> Passage shown:
--

Absolute Convergence of a Series

[forestmine]

Homework Statement

I'm given this series and asked whether it converges, absolutely converges, or diverges.

Ʃ(n=0 to infinity) [2(-1^n)(3^(n+1))]/5^n

Homework Equations

The Attempt at a Solution

The answer states that it is absolutely convergent, and that it converges to 15/4. Everything I've done doesn't get me to this answer. It's driving me nuts!

On the one hand, we can say it's an alternating series. So, by the alternating series test, I took the limit of b_n, and right off the bat, I can't seem to get that to equal 0, which by the alternating series test, would say that the series diverges.

So then, I tried the ratio test. I know that for the ratio test, if the limit of the ratio is < 1, the series converges. If I pull out the 2 and then use the ratio test, I do in fact get a number that is < 1, but multiplying it by 2, doesn't get me anywhere near 15/4.

I really don't know where to go from here. Obviously I'm using these tests incorrectly, but I can't see how... :/

Anyone help would be greatly appreciated!

 

[LCKurtz]

Using the ratio test to show convergence by showing the limit ratio is less than 1 is one thing. You can show absolute convergence that way. But that doesn't say anything about what the sum of the series is. Here's a hint: Factor out a 3 and think about geometric series. And show some work so we can figure out where you are going wrong.

 

[forestmine]

Ok, in that case, I'm a little confused about how to handle alternating geometric series.

I can get down to 6*(-1)^n * (3/5)^n

But the (-1) is throwing me off. I want to say that r=3/5, and a=6, and then using a/1-r, I have

6/(1-3/5) = 15.

--

> Exercise instructions:
(a) Condense the paragraph of the thread that begins "Using the ratio test to show convergence" into a short bulleted list that keeps its main facts.
(b) Set down word for word everything in the thread from "Homework Statement" down to "the series diverges.".
The data given after this point are not needed.

> Given data:
--

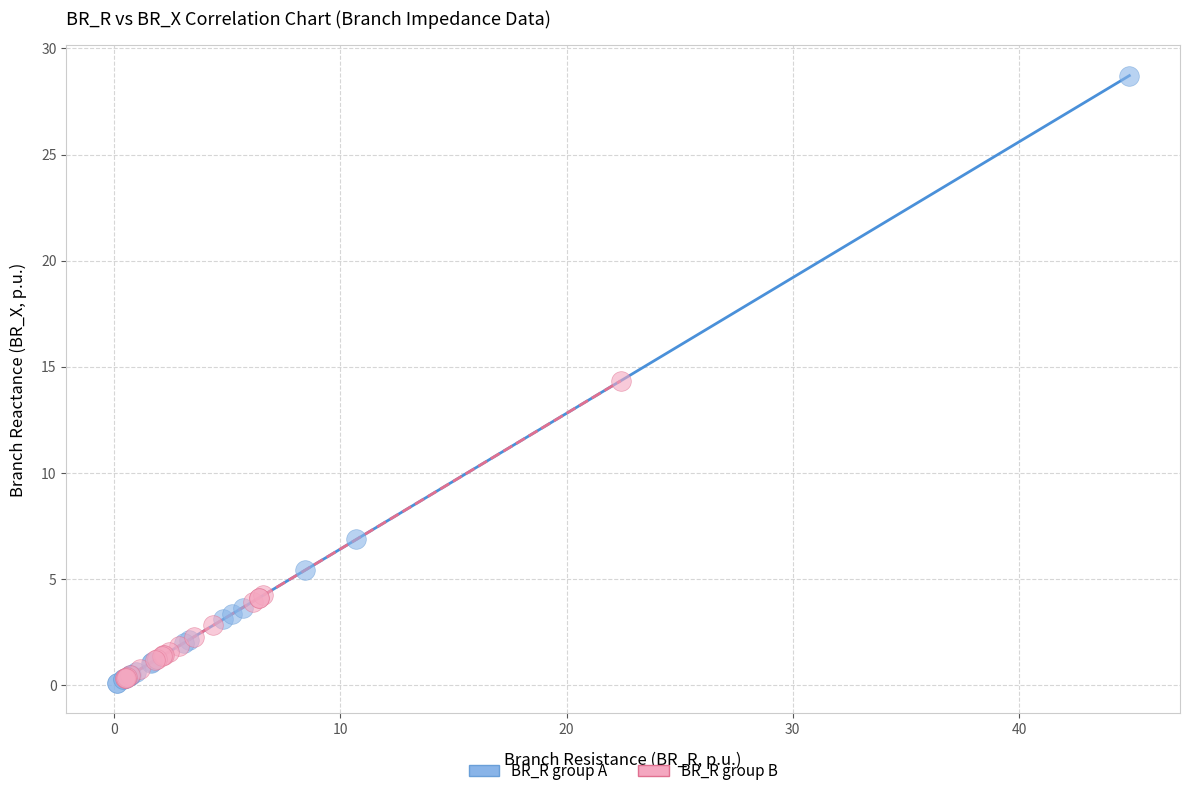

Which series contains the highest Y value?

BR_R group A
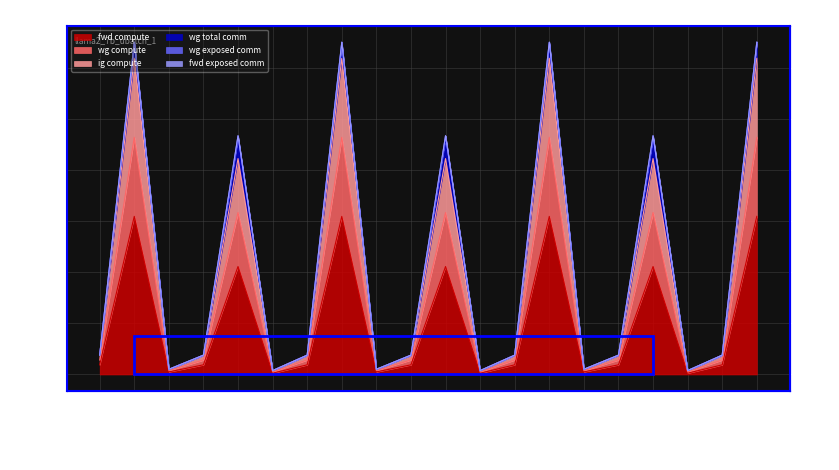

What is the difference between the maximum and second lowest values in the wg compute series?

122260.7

--

> Answers for the exercise:
(a)
- Showing with the ratio test that the limit ratio is less than 1 establishes convergence, and absolute convergence can be shown this way.
- This says nothing about the sum of the series.
- Hint: factor out a 3 and think about geometric series.
- Work should be shown so that the error can be identified.

(b)
Homework Statement

I'm given this series and asked whether it converges, absolutely converges, or diverges.

Ʃ(n=0 to infinity) [2(-1^n)(3^(n+1))]/5^n

Homework Equations

The Attempt at a Solution

The answer states that it is absolutely convergent, and that it converges to 15/4. Everything I've done doesn't get me to this answer. It's driving me nuts!

On the one hand, we can say it's an alternating series. So, by the alternating series test, I took the limit of b_n, and right off the bat, I can't seem to get that to equal 0, which by the alternating series test, would say that the series diverges.